Fast Substructure Search Using Open Source Tools Part 3 - A CRUD API for Fingerprints in Ruby

October 06, 2008

The previous article in this series showed how to perform fingerprint screens for substructure searches using nothing more than SQL. Although this is significant progress, working at the level of SQL queries to perform create, read, update, and delete operations (CRUD) on our fingerprint table is more work than it needs to be. We'd really prefer to use an API written in a high-level programming language. This article describes a simple Ruby API for managing and querying a database of molecular fingerprints.

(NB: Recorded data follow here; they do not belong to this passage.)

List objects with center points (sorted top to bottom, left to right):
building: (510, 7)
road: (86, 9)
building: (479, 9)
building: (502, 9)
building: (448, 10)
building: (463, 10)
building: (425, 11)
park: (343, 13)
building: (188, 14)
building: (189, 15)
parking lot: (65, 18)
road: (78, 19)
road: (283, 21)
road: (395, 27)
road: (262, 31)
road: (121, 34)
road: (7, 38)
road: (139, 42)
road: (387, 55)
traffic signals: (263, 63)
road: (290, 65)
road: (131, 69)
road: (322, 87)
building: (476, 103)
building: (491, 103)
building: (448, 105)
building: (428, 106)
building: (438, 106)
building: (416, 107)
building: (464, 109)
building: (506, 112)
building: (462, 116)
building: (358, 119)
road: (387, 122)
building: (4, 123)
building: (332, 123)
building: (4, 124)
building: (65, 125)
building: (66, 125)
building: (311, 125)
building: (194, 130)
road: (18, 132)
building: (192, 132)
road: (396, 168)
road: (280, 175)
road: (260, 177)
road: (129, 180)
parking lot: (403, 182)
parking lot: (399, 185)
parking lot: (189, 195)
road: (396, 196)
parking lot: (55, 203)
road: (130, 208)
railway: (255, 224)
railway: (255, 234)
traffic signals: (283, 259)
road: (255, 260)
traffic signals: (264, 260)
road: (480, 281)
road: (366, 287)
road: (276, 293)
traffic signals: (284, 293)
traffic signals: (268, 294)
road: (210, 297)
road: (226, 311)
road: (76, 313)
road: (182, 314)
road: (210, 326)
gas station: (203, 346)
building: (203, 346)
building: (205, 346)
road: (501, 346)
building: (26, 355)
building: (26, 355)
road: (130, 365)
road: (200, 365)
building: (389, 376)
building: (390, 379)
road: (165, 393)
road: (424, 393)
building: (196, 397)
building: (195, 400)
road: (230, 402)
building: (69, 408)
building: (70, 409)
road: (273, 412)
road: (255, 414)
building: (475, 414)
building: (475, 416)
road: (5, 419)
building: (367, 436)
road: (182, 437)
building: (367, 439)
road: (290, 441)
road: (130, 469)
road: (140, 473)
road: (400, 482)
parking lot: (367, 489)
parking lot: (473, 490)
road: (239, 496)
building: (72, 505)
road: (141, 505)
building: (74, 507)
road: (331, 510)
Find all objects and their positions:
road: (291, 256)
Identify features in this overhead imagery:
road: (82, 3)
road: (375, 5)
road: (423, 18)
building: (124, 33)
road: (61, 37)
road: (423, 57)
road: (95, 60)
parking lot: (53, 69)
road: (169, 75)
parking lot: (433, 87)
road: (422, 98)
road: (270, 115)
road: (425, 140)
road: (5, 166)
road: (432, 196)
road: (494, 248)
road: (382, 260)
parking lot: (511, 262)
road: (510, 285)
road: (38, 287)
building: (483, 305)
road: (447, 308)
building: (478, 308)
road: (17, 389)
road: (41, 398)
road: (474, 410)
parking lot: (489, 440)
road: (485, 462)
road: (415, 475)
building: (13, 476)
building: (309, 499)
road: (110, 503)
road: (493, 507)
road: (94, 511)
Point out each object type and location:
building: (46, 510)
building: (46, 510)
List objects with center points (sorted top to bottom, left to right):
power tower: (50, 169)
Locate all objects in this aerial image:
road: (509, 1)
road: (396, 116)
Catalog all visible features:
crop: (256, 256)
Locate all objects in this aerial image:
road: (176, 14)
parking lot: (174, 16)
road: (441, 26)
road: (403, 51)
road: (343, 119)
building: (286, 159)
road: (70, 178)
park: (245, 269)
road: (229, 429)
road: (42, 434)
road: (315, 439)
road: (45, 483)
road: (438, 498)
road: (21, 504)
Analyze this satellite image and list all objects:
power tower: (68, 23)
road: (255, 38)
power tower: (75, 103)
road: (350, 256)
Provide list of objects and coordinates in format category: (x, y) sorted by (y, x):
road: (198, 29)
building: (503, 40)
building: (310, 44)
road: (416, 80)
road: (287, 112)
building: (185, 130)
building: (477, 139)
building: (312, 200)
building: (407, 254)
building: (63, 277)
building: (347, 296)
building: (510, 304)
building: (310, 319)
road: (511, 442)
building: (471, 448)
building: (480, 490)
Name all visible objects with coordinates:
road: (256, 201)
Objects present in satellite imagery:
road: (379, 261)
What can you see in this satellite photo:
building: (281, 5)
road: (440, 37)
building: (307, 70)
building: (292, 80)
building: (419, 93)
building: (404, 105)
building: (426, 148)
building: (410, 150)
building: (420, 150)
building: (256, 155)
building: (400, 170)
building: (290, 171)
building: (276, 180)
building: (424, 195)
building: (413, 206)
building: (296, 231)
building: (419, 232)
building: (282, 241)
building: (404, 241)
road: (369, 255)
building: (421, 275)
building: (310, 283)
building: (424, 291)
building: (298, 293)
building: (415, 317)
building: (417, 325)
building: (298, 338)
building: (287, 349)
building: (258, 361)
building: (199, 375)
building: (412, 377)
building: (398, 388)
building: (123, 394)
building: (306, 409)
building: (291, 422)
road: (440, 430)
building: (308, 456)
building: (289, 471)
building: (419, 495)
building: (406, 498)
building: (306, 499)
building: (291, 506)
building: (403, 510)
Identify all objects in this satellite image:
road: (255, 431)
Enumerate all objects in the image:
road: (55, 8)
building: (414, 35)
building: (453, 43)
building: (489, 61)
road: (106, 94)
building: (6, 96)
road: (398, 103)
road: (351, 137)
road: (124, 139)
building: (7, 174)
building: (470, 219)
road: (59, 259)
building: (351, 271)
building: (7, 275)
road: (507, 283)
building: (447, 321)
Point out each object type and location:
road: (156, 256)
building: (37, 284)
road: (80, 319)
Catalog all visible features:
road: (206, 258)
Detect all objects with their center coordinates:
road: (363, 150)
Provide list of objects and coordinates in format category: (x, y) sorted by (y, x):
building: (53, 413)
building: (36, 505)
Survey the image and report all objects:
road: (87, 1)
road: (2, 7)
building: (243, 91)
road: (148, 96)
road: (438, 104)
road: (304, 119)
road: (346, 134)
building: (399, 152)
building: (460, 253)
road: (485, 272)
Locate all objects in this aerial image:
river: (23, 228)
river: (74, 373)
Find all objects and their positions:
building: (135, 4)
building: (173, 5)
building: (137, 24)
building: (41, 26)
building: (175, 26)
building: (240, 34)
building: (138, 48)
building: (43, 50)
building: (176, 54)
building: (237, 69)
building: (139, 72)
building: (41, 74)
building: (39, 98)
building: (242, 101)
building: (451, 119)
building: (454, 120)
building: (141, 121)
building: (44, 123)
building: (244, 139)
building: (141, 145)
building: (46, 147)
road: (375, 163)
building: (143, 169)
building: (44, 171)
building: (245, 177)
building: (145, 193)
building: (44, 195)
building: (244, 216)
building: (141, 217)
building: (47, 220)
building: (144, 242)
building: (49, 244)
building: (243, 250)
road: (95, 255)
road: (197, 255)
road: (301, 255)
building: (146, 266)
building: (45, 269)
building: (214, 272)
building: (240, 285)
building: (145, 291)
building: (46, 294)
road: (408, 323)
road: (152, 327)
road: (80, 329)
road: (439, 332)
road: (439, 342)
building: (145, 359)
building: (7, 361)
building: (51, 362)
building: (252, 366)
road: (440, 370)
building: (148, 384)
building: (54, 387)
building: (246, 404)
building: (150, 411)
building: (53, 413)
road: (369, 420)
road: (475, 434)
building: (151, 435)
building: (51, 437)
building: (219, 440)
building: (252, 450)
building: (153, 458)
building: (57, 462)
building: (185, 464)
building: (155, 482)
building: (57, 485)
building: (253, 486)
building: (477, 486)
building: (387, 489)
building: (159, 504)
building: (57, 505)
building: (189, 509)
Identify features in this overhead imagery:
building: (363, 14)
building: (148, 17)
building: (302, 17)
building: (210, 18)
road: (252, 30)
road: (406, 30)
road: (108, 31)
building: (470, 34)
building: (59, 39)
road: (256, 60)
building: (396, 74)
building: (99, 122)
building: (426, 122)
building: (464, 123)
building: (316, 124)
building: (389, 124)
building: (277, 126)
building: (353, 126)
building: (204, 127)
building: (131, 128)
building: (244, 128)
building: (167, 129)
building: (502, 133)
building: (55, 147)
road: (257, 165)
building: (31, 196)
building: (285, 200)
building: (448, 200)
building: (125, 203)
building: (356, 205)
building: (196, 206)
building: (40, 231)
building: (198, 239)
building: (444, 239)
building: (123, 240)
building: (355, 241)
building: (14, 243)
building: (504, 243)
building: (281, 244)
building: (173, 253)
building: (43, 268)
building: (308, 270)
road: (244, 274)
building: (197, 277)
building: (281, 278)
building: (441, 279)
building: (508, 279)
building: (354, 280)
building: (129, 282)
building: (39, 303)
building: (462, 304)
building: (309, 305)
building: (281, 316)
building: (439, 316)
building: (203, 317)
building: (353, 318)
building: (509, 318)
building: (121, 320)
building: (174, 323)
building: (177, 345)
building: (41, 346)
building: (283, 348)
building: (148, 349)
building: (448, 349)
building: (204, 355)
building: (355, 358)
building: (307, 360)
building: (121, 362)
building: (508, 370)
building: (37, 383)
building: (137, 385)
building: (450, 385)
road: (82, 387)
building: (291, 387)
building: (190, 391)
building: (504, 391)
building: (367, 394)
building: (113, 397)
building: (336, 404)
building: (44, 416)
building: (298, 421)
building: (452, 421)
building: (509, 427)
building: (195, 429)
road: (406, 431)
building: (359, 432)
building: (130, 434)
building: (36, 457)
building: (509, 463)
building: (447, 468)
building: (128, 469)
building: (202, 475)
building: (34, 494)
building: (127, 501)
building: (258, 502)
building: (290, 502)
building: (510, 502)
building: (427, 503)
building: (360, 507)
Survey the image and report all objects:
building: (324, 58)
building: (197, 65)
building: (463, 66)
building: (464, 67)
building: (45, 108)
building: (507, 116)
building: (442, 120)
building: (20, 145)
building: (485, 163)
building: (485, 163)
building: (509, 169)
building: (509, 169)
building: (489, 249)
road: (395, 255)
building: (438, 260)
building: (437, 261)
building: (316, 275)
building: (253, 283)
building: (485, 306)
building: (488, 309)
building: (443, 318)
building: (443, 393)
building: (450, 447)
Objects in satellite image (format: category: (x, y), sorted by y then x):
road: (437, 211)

All Articles in this Series:

Some Changes to the Database Schema

Before we move forward, we must deal with one minor detail. By default MySQL uses signed 64-bit integers. This gives a range for integers of -9223372036854775808 to 9223372036854775807. Ruby, on the other hand, can work with integers of any size through the Bignum class - and we'll be taking full advantage of this feature.

If we want to avoid the headache of constantly accounting for the difference, we need to tell our database to use unsigned integers in the fingerprints table. This can be done by first dropping the old table:

mysql> drop table fingerprints;
Query OK, 0 rows affected (0.00 sec)

Now let's create a new table in which the fpn columns store unsigned integers only. While we're at it, let's change the naming of these columns from fpn to the more descriptive byten and set a default value of zero.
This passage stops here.